▶ _ACTIVITY_
When the string "input" appears in a line of the records, show the whole line.

▶ _INFORMATION GIVEN_
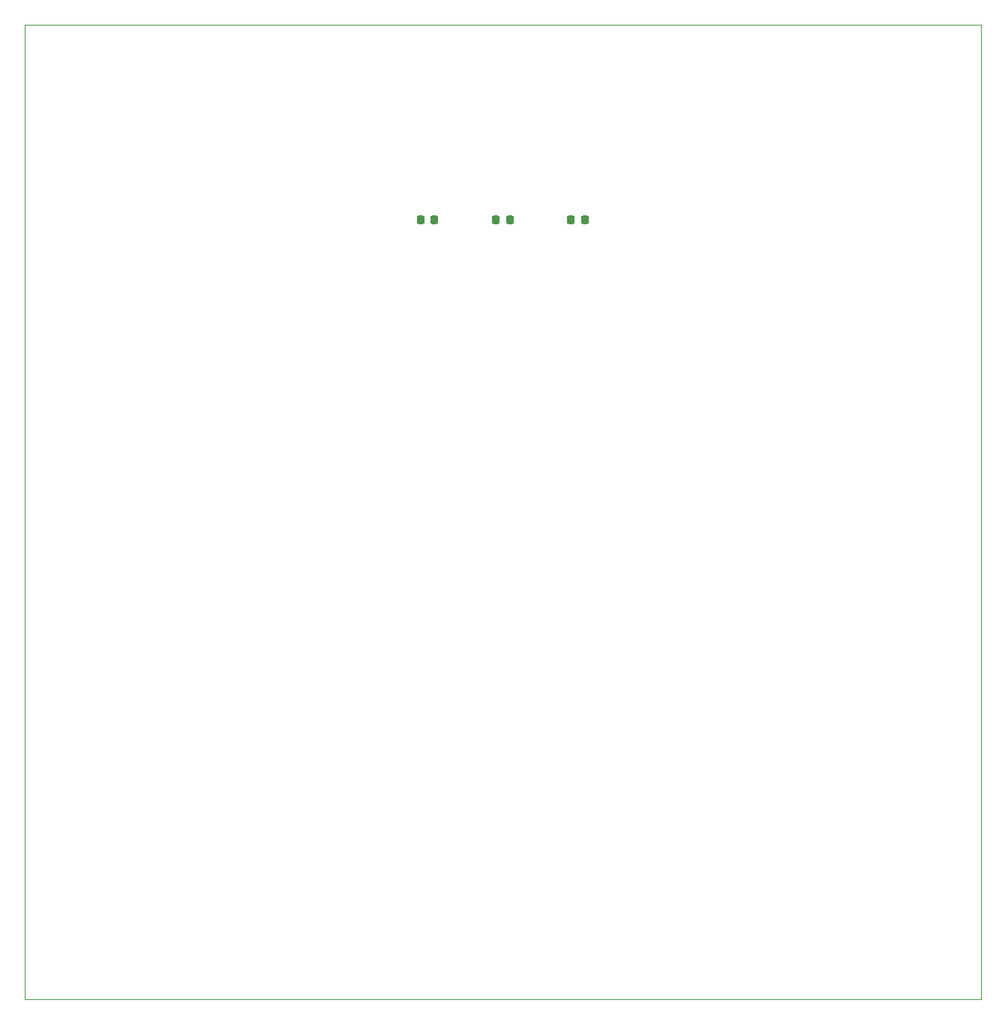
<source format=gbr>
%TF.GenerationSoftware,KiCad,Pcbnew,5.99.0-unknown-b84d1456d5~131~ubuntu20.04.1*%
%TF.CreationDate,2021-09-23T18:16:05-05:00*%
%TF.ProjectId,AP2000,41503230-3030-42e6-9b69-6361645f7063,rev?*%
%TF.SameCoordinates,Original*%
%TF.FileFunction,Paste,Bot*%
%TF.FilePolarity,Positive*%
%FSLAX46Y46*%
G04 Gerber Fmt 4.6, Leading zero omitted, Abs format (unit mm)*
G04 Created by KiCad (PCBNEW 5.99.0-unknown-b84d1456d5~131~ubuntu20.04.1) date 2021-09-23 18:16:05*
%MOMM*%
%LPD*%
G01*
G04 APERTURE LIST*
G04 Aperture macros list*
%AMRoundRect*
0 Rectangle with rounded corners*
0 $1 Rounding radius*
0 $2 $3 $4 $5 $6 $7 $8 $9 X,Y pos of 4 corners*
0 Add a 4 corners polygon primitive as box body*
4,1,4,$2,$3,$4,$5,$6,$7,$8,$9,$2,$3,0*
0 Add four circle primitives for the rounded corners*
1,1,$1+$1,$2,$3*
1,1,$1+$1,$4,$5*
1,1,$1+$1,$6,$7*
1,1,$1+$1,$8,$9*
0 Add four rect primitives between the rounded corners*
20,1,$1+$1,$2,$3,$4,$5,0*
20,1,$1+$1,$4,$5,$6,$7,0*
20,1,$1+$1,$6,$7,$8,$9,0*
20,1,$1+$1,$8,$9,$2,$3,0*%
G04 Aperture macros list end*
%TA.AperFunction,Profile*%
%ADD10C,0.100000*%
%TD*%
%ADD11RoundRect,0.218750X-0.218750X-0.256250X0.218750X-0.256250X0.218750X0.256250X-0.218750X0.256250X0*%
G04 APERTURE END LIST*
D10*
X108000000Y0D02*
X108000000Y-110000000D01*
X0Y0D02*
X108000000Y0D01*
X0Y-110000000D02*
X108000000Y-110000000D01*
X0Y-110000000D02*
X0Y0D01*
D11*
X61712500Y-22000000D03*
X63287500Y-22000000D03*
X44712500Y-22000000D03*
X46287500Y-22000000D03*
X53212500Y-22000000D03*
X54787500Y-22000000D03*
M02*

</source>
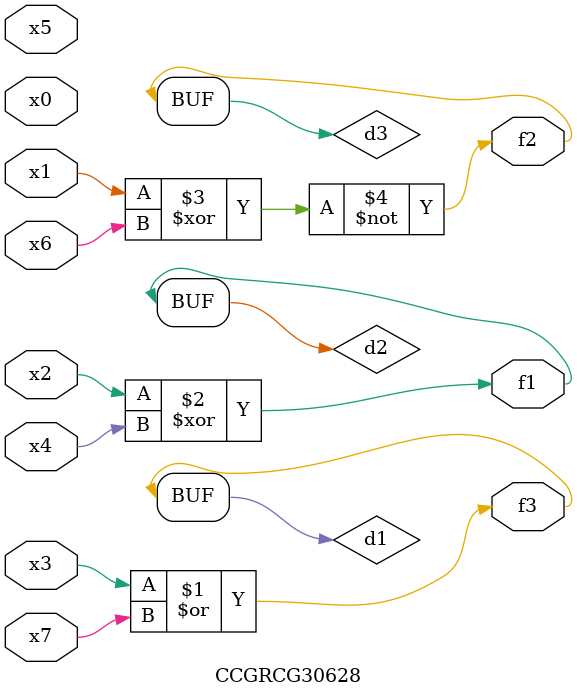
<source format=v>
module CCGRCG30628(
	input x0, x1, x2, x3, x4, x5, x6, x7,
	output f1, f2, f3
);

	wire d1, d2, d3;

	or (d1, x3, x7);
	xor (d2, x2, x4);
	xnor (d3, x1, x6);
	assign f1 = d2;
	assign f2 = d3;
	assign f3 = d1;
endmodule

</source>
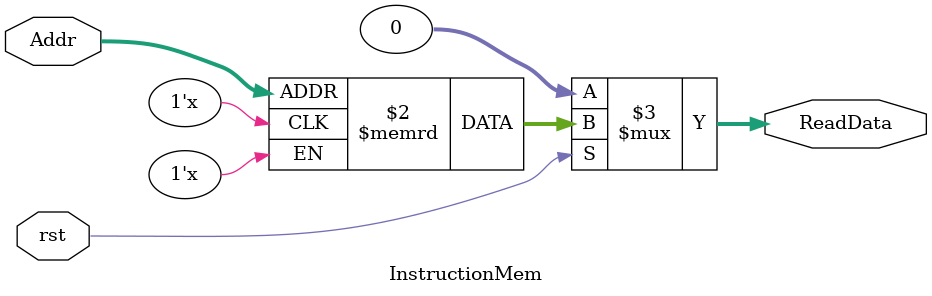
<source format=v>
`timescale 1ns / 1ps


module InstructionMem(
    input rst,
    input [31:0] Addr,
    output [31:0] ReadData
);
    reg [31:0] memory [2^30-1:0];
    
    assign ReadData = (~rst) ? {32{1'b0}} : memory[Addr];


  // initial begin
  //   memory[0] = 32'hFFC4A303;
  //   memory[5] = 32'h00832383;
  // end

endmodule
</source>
* * *
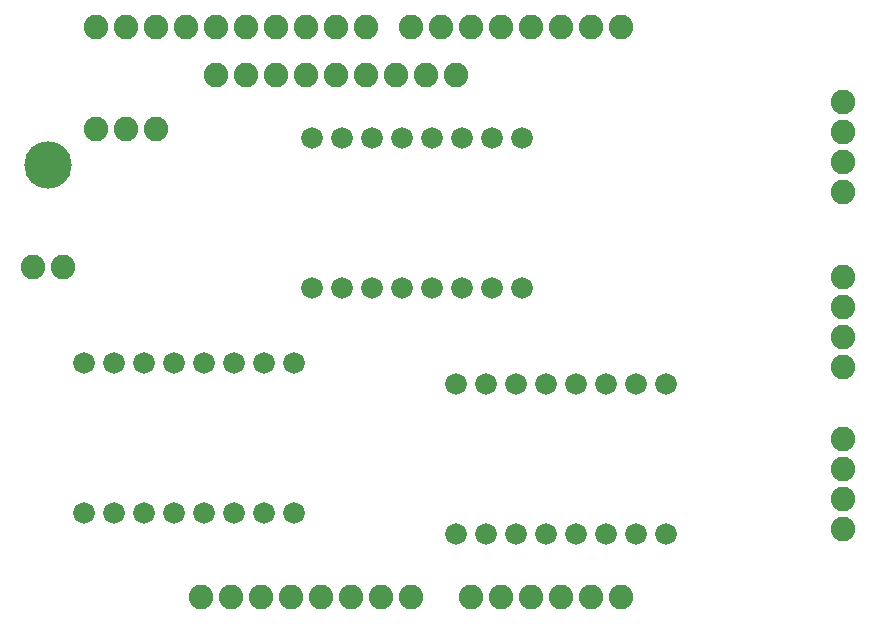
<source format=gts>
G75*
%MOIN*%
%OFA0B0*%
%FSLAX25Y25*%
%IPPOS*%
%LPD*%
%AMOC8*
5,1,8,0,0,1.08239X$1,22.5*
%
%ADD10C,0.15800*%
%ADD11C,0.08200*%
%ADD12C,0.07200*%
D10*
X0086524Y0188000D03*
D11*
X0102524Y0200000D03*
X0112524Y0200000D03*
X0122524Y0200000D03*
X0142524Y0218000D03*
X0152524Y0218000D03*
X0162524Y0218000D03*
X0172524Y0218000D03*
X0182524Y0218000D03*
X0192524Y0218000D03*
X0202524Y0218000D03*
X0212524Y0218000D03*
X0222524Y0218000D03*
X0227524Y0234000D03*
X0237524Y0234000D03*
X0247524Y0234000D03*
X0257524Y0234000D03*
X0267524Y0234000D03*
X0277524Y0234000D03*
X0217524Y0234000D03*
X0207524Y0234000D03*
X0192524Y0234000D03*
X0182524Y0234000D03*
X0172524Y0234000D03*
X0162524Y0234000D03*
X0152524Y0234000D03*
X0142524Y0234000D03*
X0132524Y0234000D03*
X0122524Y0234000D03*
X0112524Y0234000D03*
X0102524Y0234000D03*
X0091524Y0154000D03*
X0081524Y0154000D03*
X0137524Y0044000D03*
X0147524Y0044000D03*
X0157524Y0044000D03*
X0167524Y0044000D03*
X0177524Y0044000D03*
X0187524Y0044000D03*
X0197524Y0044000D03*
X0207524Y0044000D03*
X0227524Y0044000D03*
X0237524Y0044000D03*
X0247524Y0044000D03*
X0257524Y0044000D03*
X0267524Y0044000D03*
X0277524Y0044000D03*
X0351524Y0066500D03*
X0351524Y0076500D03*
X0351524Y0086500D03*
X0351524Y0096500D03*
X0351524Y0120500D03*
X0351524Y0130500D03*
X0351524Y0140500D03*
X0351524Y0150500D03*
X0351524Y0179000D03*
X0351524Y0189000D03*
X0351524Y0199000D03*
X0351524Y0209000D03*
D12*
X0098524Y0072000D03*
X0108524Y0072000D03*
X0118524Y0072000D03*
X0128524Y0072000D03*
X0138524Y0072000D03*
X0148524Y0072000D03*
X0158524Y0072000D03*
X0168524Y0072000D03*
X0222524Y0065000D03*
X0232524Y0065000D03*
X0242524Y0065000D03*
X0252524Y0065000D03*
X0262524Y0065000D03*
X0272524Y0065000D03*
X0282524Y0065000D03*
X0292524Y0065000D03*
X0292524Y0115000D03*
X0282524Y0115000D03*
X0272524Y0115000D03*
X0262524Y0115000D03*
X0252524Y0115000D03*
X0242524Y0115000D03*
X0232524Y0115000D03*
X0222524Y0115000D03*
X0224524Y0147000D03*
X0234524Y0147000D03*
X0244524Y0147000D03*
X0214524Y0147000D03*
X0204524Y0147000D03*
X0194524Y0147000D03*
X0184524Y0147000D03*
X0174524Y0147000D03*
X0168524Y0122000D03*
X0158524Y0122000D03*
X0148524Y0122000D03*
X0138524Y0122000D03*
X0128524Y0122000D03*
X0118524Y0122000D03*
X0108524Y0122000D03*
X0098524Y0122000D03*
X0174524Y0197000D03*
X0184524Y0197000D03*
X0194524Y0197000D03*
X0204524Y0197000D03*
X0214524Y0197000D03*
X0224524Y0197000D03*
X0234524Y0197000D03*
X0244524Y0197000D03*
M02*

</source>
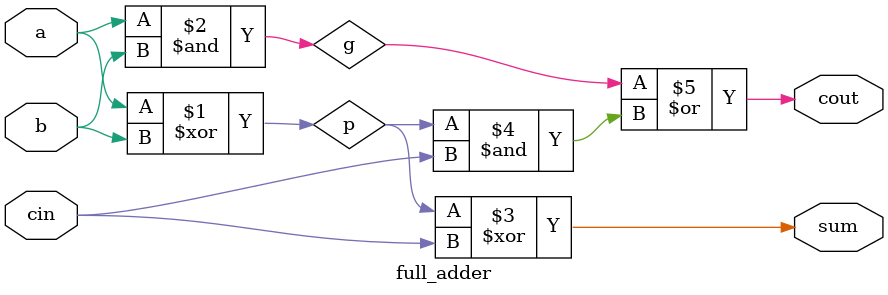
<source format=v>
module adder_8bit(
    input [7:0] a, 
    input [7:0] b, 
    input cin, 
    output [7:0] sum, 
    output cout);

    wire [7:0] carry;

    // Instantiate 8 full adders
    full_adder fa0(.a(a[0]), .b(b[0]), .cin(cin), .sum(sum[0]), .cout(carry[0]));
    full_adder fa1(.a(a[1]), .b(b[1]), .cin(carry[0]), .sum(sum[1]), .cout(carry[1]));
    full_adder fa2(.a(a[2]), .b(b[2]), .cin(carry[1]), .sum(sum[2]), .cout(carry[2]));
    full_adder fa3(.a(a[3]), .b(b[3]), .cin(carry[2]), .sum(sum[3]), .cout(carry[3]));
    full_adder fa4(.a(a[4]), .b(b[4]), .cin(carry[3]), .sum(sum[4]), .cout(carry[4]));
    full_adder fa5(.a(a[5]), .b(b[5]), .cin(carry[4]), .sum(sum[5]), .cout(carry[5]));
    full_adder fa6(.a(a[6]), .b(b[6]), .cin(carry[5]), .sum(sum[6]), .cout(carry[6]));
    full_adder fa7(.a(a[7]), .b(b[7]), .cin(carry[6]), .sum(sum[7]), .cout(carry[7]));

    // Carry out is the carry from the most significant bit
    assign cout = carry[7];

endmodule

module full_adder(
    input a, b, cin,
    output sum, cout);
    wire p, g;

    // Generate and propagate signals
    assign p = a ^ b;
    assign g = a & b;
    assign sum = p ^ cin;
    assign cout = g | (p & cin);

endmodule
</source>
* * *
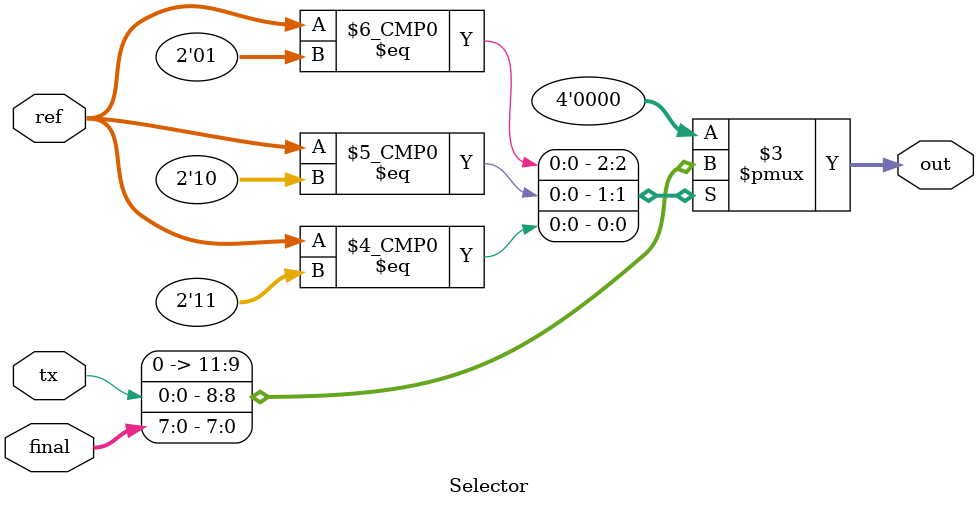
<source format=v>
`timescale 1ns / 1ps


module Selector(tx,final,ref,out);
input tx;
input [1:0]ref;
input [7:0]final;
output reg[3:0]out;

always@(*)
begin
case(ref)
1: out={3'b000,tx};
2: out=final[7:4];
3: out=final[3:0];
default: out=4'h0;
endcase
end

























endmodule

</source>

▶ _YOUR RESPONSE_
	input x0, x1, x2, x3, x4, x5, x6, x7,
    input rst,
    input [31:0] Addr,
    input [7:0] a, 
    input [7:0] b, 
    input cin, 
    input a, b, cin,
input tx;
input [1:0]ref;
input [7:0]final;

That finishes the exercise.